# Looking for support



## Dennis.859 (Dec 5, 2019)

My wife and I had “the talk” the day before thanksgiving. We’ve been married for almost 17 years and we’ve had our share of ups and downs. She simple isn’t happy and I know the love for me is gone. She barely showed any emotion. The fact that she’s been unfaithful several times over our marriage doesn’t help. I’ve forgiven her and moved forward, but it always seems to come around again. I’ve stuck it out for the sake of our children, two girls one almost 17 and one 20. The older is from her previous marriage, but I been her dad since 1 1/2 yrs old. I know my wife is currently exchanging messages with another guy on Instagram. I’m 46 and she’s 36. I’ve always been faithful to my wife. I don’t have anyone to talk to. It’s just getting rough with no one to talk to.


----------



## RebuildingMe (Aug 18, 2019)

So your wife had a kid at 16? How shocking it is that she is a serial cheater in your marriage. Your 17 year old is old enough to realize what’s going on. It’s time you leave this toxic woman.


----------



## .339971 (Sep 12, 2019)

It's best to just cut and run. Sticking it out for her daughters is noble, but isn't doing you any good. Sometimes you have to put your own well being first.


----------



## Mr.Married (Feb 21, 2018)

Those kids are way old enough to know what’s going on and probably have for many years. Your wife is garbage.... put her out on the curb. Recycle not required.


----------



## Casual Observer (Sep 13, 2012)

Unfaithful several times and you've stuck with her; without consequences, there was no reason for her to consider change. Not that change would have been likely anyway.


Dennis.859 said:


> I don’t have anyone to talk to. It’s just getting rough with no one to talk to.

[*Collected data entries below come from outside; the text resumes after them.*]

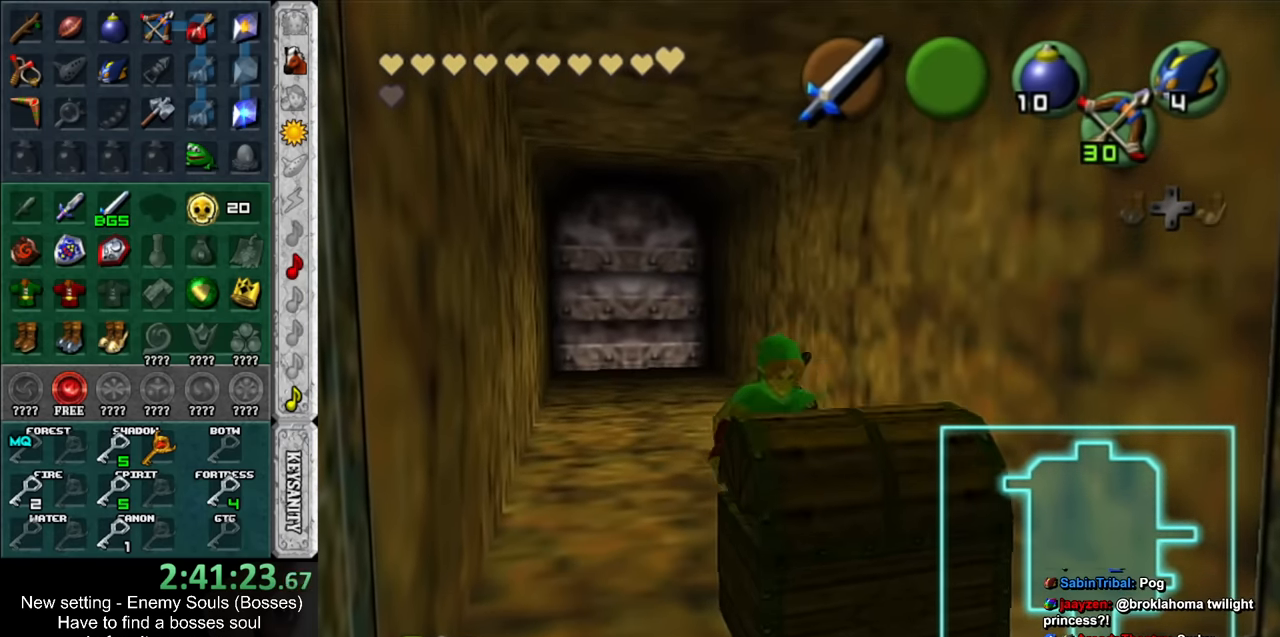
{"buttons": [], "left_stick": "center", "right_stick": "center", "events": []}
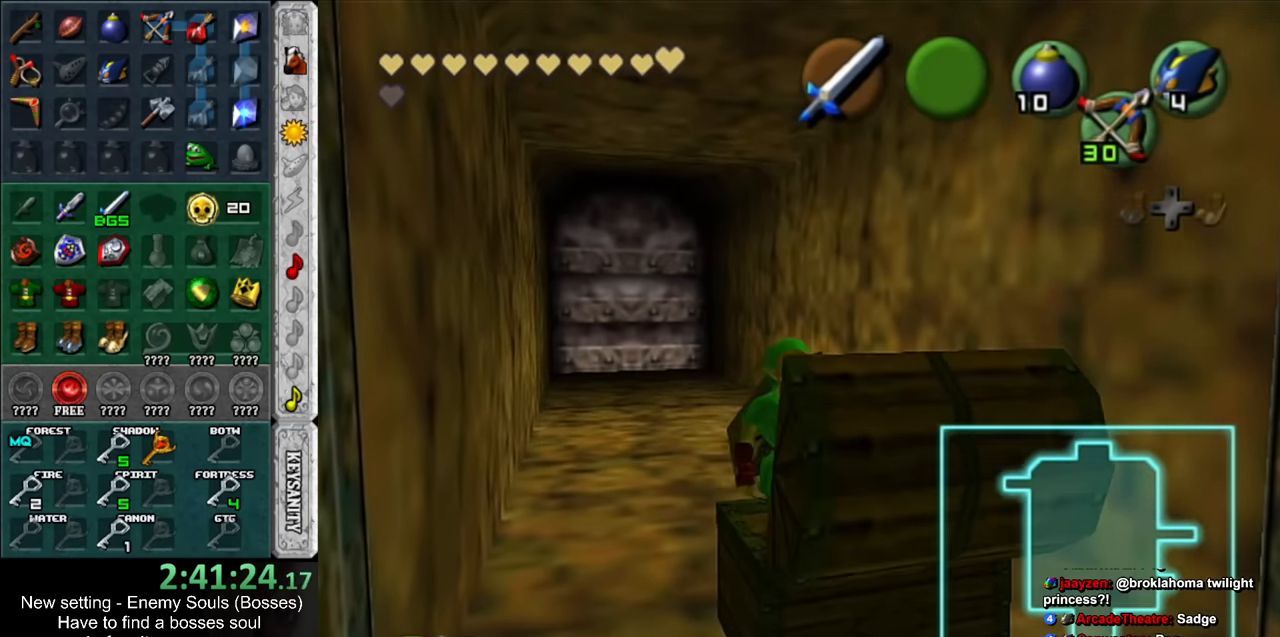
{"buttons": [], "left_stick": "center", "right_stick": "center", "events": []}
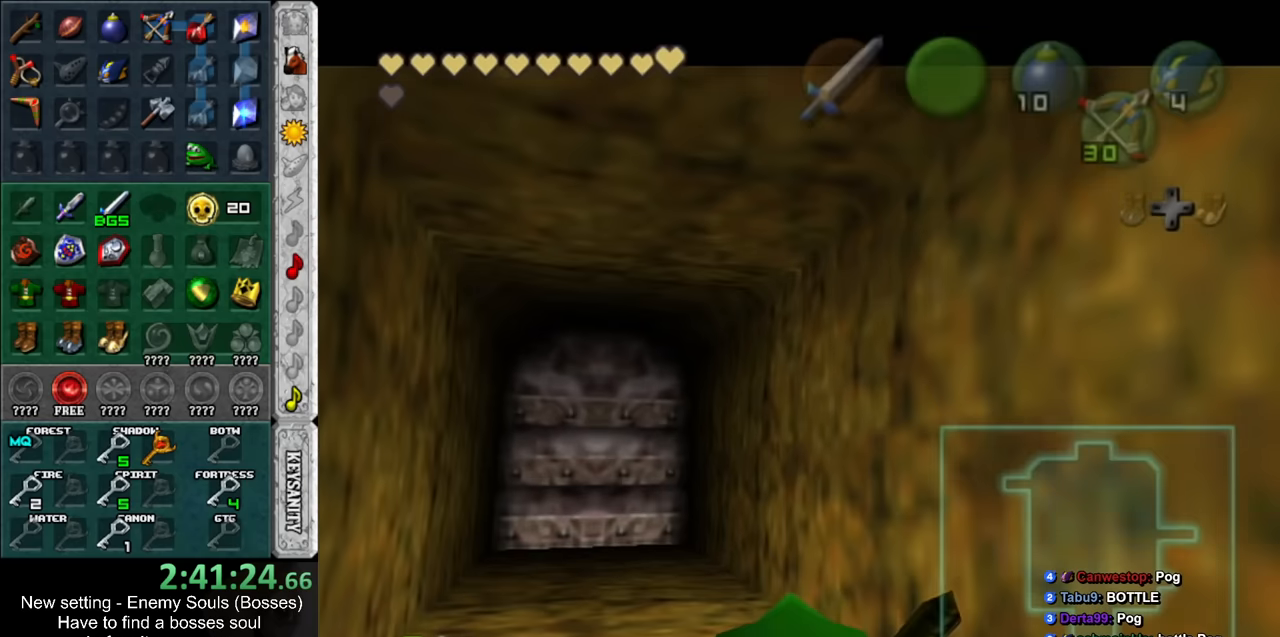
{"buttons": [], "left_stick": "center", "right_stick": "center", "events": []}
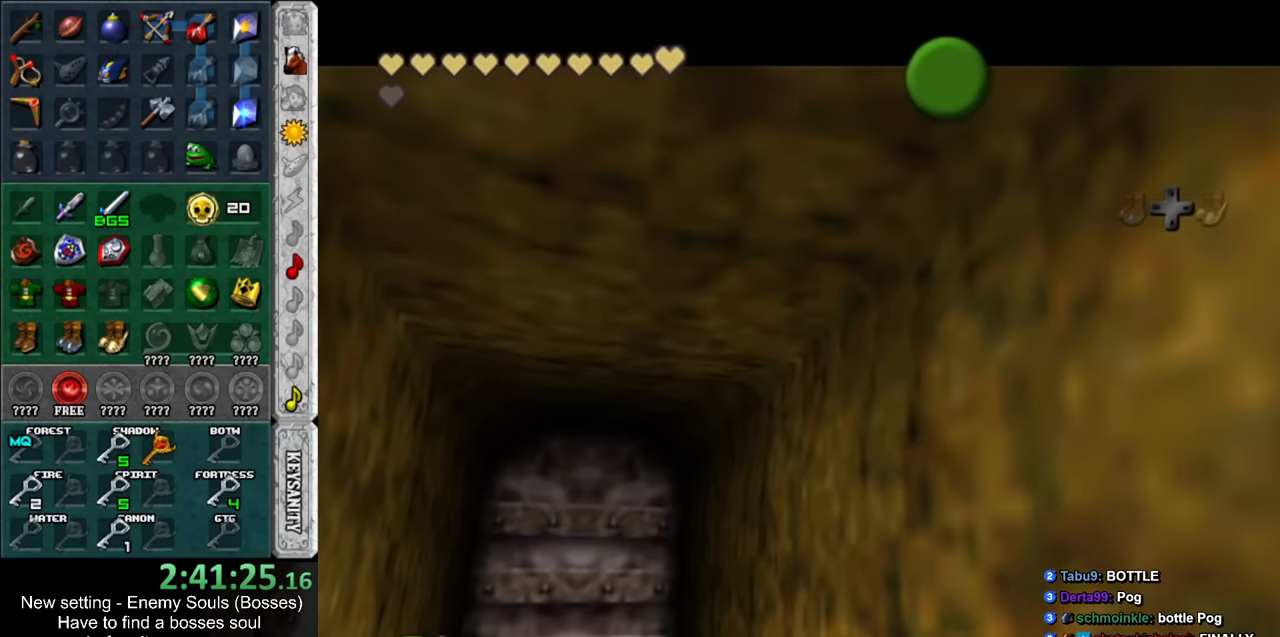
{"buttons": [], "left_stick": "up", "right_stick": "center", "events": [[417, "left_stick", "up"]]}
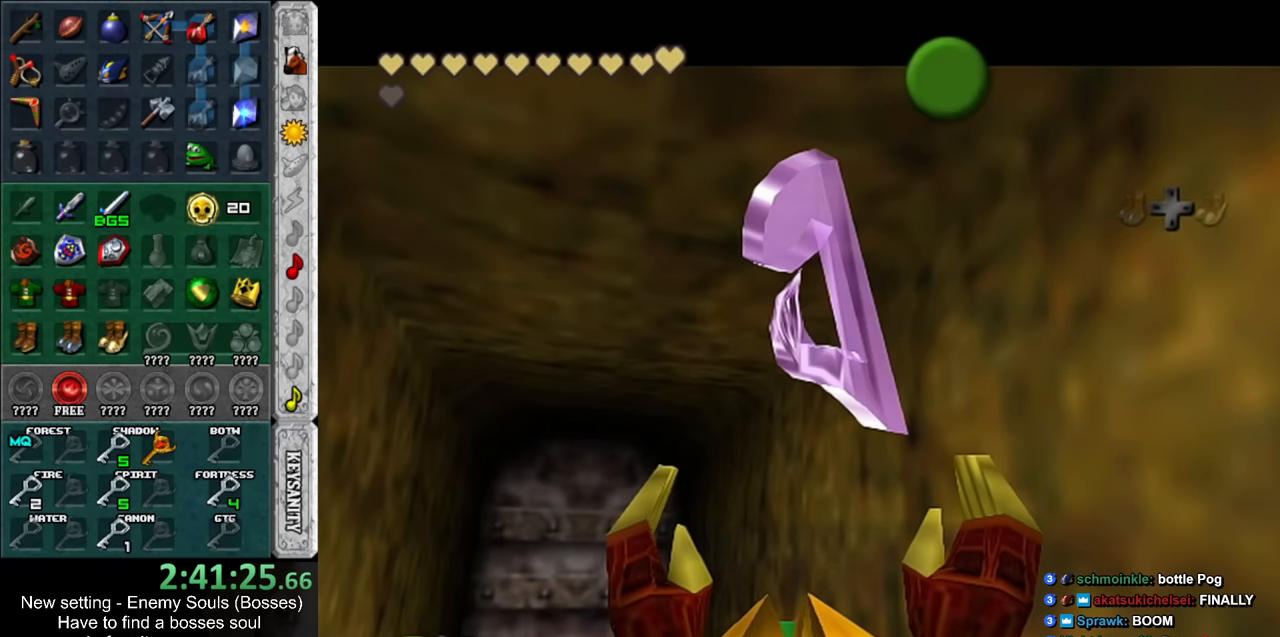
{"buttons": [], "left_stick": "up", "right_stick": "center", "events": []}
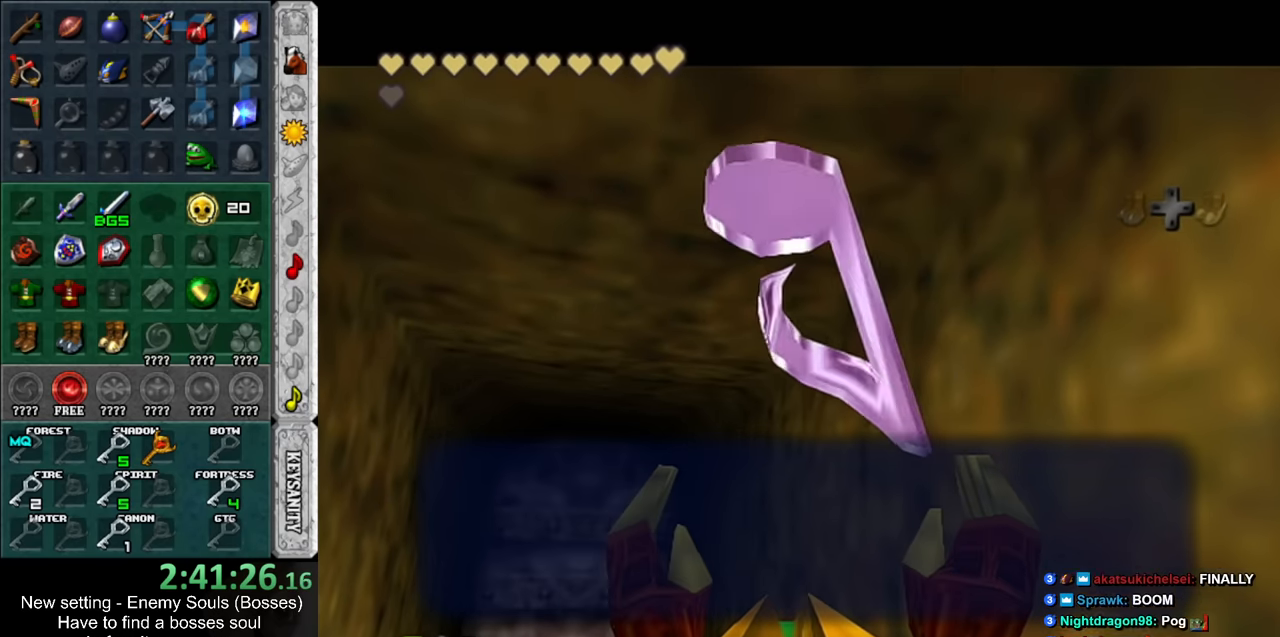
{"buttons": [], "left_stick": "up", "right_stick": "center", "events": [[50, "A", "down"], [150, "A", "up"]]}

That needs to change. Have you had a therapist in the past? You could certainly use one now. TAM is a friendly place (once you figure out that it's no big deal that everyone's throwing daggers at you because you haven't mastered the "180" or served papers first etc) but it's no substitute for professional counseling and you likely need it.

You also need friends you can talk to. Everybody does. Where have they been these past couple of decades? Nobody at work you can talk with? Any activities? 

You're only 46. Man, if I were still 46, knowing what I know now, I'd have the whole world in front of me, opportunities everywhere. And relationships? If you want to go that way again, you're at the perfect age to play. Lots of women who are probably ready to stop playing around and settle down with a stable guy. What are your qualities? Have you kept yourself in shape? How about finances? What do you enjoy doing? Movies? Concerts? Dining out? 

Maybe you can be the beta test for the all-new TAM dad makeover! OK, try to laugh. Seriously. In almost every situation where we might want to sit down and cry, there's probably something to laugh about. Find that something, even if it's absurd. Especially so.


----------



## jlg07 (Feb 24, 2017)

Dennis, a couple of things.
First, she CONTINUES to cheat on you -- did you EVER give her consequences for this, or did you just "forgive her" and move on (rug sweep)? You should see that she ISN'T the person who you thought you married -- she was presenting a false image to you. A cheater is who she really is.
You should expose her to your family, her family, friends, etc. about all the times she cheated (do NOT let her know you are doing this, and don't do this until you have all your plans in place). You should find out who she cheated with, see if THEY have wives/gf's, and tell THEM. You need to get copies of the texts she is sending if you can (and copies of her internet chats). Try to get a Voice Activated Recorder or two -- put one in her car, and one or two around the house where she would normally go to talk on her phone. Try to get a hold of her phone and use software to recover deleted texts messages. You need this to prove that you are telling the truth to her/your family. If you don't SHE will re-write your family history to make YOU the bad guy.

You should:
1) Contact a lawyer or three ASAP - you need to know the laws, what to expect for alimony/child support/custody, etc.. Get YOUR plans together.
2) Get your finances under control and separate yours from hers ASAP so that she can't drain your funds.
3) Get yourself tested for STD's -- God knows what she's done.
4) Get your one kid DNA tested -- you said she has cheated in the past, so who knows (even if she looks like you, talks like you, etc.). 
5) Start taking care of YOURSELF: eat, exercise and get in shape, sleep, start doing activities that YOU want to do (a hobby you always wanted, go to some meetup.com activities, etc. to meet new folks).
6) Start looking into the "180" -- this will help you start to detach from this woman



Come here to vent, discuss, and learn. You can get really good support here (be careful -- some here like to do "2x4's" -- hit you hard, yell at you, etc. to get you angry enough to DO something to implement your plans. Just understand where they are coming from.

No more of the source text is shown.